India’s $64 billion outsourcing industry has given rise to a host of new sub-cultures and lifestyles that have proven to be a rich source of subject matter for authors and moviemakers alike.
“Hello,” for example, is a recent Bollywood release about the bizarrely comic lives of 6 call center employees whose world gets turned upside down during a night’s work. The movie is based on the 2005 best-selling novel, One Night @ the Call Center by Chetan Bhagat. Both have clearly hit a nerve, and the Washington Post reports that “Hello” opened to laughs and cheers across India.
Indian call centers employ more than 2 million people, most of them well-educated, upwardly mobile young adults. “Hello” would have us believe their lives truly are a world apart. Workers sleep during the day and work all night. They adopt rust-belt sounding names and southern drawls, and track American holidays, football scores and hurricane forecasts as closely as events in their own country. All-night food delivery services spring up to meet their needs, while bars and movie theaters open at 7am to capture workers coming off the job.

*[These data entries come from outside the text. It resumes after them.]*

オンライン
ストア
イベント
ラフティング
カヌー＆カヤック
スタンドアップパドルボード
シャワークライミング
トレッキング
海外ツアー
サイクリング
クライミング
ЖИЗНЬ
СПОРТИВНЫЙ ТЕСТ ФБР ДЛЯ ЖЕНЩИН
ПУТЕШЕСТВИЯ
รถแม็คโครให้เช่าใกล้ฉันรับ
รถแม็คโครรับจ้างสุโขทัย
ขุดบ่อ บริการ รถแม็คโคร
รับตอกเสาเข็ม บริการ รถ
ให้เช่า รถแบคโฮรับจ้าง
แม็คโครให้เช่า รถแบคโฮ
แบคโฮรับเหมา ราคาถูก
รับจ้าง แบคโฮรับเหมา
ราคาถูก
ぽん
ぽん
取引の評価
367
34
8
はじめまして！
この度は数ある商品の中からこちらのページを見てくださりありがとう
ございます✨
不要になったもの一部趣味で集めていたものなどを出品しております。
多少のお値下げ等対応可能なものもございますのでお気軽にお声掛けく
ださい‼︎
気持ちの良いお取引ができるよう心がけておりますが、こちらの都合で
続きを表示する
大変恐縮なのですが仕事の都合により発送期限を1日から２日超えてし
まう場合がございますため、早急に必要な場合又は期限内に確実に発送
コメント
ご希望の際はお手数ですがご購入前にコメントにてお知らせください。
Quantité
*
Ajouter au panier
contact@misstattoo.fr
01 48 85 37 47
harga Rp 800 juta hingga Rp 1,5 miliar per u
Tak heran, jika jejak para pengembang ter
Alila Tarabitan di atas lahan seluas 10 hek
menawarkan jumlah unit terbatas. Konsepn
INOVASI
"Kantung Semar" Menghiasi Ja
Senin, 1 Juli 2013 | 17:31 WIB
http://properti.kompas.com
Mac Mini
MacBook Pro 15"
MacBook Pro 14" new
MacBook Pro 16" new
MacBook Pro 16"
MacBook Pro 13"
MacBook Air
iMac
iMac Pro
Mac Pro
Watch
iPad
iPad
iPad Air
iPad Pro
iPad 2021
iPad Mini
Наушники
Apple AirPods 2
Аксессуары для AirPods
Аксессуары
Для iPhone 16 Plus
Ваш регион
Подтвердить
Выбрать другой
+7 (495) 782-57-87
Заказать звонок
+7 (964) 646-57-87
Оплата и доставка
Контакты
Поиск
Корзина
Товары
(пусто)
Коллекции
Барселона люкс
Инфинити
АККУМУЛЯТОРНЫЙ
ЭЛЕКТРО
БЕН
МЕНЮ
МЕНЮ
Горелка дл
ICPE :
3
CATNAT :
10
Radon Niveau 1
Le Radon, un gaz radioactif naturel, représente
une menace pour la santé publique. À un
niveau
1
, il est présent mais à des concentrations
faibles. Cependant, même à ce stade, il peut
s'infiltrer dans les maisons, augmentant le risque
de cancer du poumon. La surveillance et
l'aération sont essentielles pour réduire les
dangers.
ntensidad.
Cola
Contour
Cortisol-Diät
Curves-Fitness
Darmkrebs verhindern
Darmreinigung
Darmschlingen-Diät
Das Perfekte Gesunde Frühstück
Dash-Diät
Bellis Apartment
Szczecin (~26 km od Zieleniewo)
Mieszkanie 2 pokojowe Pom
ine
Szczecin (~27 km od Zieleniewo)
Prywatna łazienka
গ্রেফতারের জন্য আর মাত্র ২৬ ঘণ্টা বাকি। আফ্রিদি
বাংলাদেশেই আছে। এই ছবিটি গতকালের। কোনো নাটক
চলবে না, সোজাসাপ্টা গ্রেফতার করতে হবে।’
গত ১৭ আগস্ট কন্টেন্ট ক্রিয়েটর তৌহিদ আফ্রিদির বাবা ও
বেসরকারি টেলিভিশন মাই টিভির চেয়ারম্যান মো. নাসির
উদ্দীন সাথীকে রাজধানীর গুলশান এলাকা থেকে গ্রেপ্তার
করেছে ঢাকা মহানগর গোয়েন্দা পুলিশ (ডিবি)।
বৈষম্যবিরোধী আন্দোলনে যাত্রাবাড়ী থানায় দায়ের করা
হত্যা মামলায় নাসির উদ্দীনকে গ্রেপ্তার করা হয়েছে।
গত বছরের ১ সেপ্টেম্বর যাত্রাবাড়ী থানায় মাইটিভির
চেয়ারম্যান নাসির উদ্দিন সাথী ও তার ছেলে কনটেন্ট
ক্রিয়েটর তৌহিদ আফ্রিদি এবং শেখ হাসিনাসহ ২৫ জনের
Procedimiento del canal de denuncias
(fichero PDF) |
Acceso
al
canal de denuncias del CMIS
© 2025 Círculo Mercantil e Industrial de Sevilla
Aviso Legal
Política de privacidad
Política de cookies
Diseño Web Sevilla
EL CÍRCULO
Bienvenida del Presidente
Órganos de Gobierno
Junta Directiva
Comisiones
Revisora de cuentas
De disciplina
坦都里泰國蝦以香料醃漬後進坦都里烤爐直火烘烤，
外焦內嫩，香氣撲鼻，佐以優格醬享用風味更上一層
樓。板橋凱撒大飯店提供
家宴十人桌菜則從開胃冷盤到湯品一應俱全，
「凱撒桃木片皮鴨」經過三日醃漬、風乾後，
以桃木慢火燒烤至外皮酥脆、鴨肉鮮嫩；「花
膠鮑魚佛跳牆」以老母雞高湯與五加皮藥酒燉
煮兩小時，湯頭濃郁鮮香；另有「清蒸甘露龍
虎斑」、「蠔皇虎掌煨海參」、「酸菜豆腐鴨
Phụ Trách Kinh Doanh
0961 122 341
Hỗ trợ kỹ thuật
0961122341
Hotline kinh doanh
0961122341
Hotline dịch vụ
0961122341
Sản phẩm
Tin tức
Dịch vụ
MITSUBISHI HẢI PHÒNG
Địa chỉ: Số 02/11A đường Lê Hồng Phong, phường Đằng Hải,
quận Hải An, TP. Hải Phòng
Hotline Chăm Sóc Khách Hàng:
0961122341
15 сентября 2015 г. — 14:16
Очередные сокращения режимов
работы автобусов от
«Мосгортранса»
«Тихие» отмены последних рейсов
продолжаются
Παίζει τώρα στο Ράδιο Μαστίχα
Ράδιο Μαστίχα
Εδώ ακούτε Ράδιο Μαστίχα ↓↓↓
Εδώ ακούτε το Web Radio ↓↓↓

We can only imagine the eye-rolling tales these call center reps must accumulate as they help exasperated American callers with jammed computers, insurance gobbledygook and so forth.
To be sure, some Indian call center employees think the stereotypes portrayed in “Hello” are overplayed. “People don’t fully understand us, our work or our lives, our unique slang and vocabulary,” Owais Khalil Khan told the Post. “But I am glad that they finally think that ours is a story worth telling.”